Political personalities are important to grasp the nature of specific regimes, their policies and programs, success and failures in terms of alleviating poverty, initiating development and education reforms, developing infrastructure such as roads and housing, or agriculture. When former colonies gained independence, such development was based primarily on the basis of western modernisation as a model to follow. In this effort, the leaders borrowed knowledge via experts, technology, financial and other assets from multilateral and bilateral agencies including States of the West. Various development and reform projects were launched with a finite timeframe and medium to long term goals. Politicians, beureacrats and professionals such as engineers, embraced such projects with both hands.
Governments changed along with the leaders and parties, coalition governments emerged out of the ashes of old parties and groups active in the political arena, and new regional players with political and economic significance emerged.

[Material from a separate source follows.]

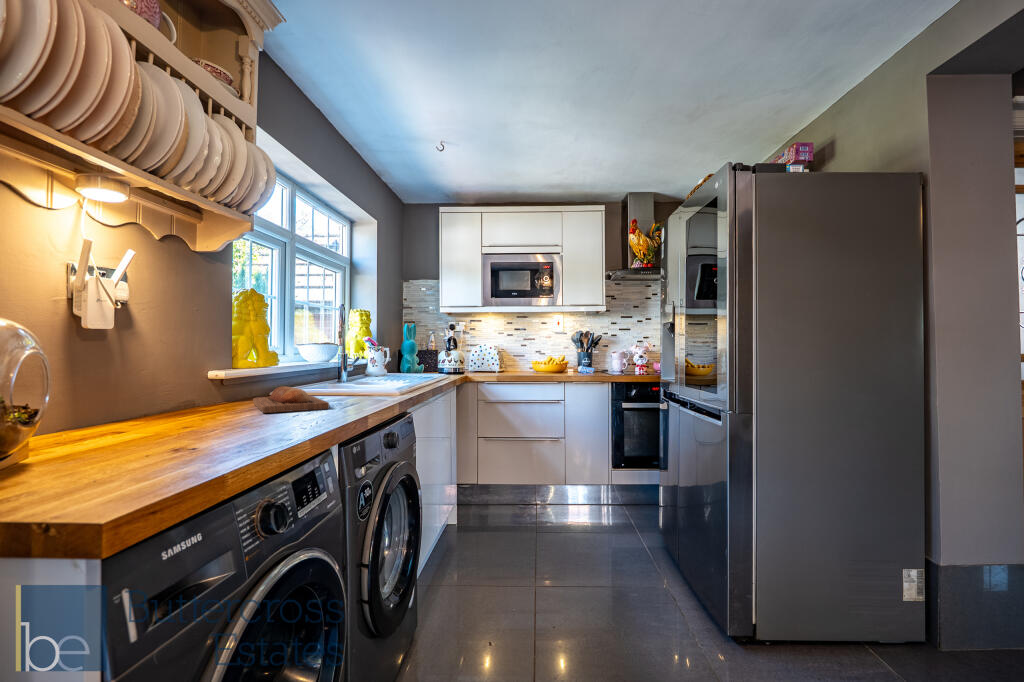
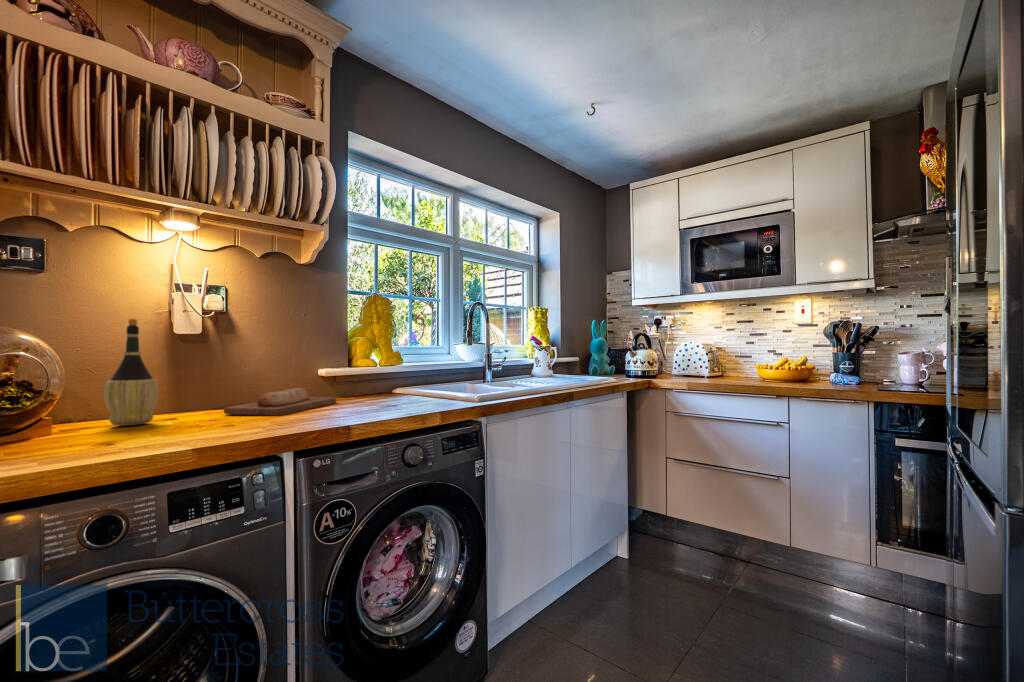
wine bottle: none [192,312,245,426] -> present [104,319,159,426]

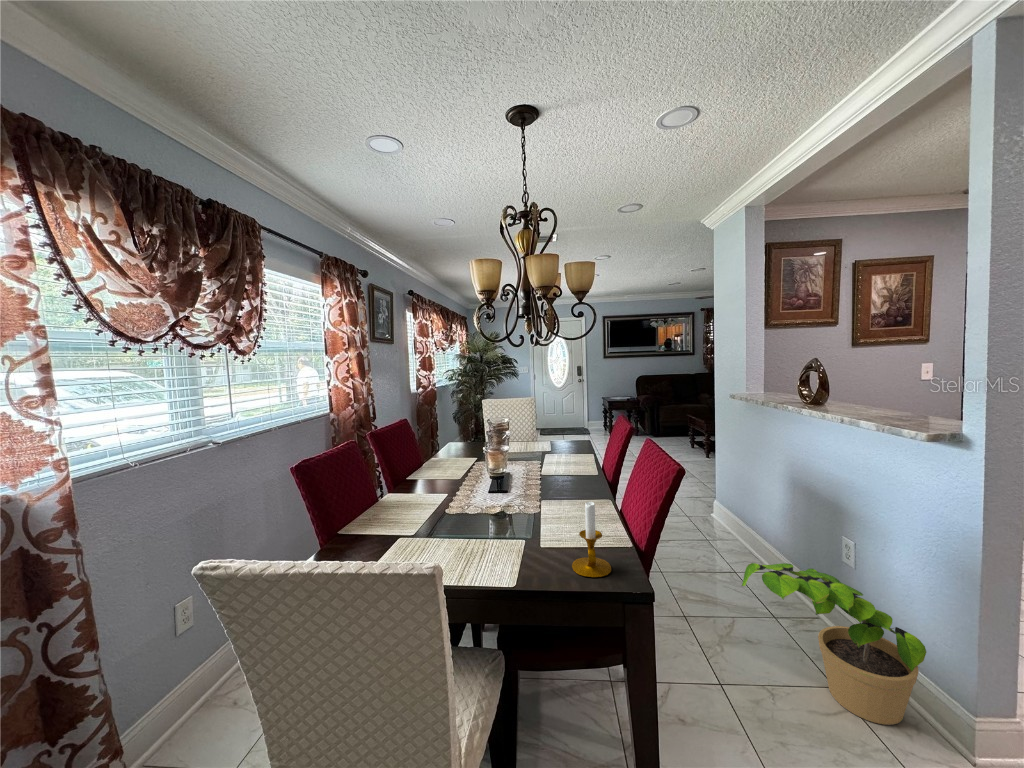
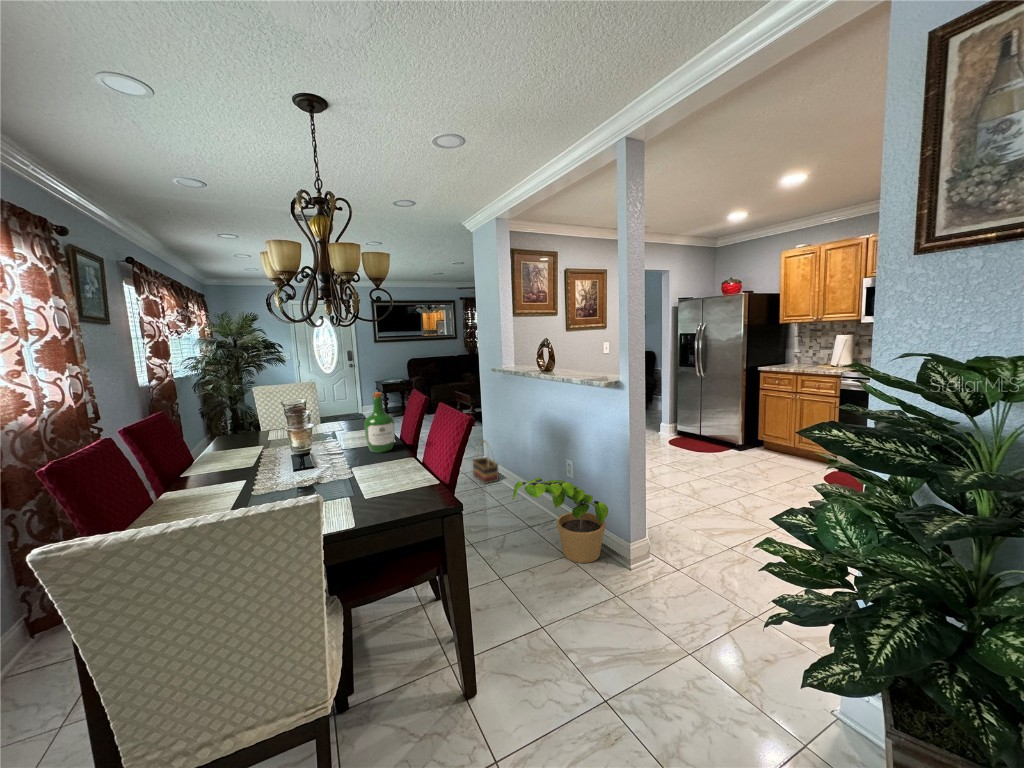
wine bottle: none [557,419,590,488] -> present [364,392,395,453]
basket: none [697,483,733,539] -> present [473,440,499,484]
candlestick: present [572,502,611,577] -> none [402,447,433,504]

E.g. China and India. New political and global concepts and philosophies emerged to account for the changes happening in the regions and the world e.g. globalisation, sustainability. Activist groups concerned about the negative effects of globalisation also emerged, especially by using new social media.
When it comes to political discourses in the post-colonies, much of the analysis and explanations were focused on personalities rather than the national or provincial systems as such. Failures in development projects modelled along the prescriptions of Western capitalist states and economies (or their equivalents in Asia, Africa, Middle East or Latin America) were also blamed on local political players or parties. Masses were taught to rely on the leaders to solve all problems in the post colony and they were treated as super heroes who could produce magical solutions. The leaders on the other hand have gone to donor countries and agencies with the begging bowl. Ediriweera Sarachchandra, a Sri Lankan inrtellectual, playwright and literary critic once wrote a novel titled ‘With the begging Bowl where he characterises this phenomenon and his experience being Sri Lanka’s ambassador to France. Modern day ambassadors from the post colony – instead of writing such novels seem to keep writing project proposals for further borrowing or at least promoting the same so that the dependency continues but the fortunes of ruling political class are ensured? It is even astonishing to see the Marxist intellectuals have failed to understand the nature and content of such political class in the post colony in a grounded way – other than to characterise them as personalities or by means of old theoretical categories that were popular in the past.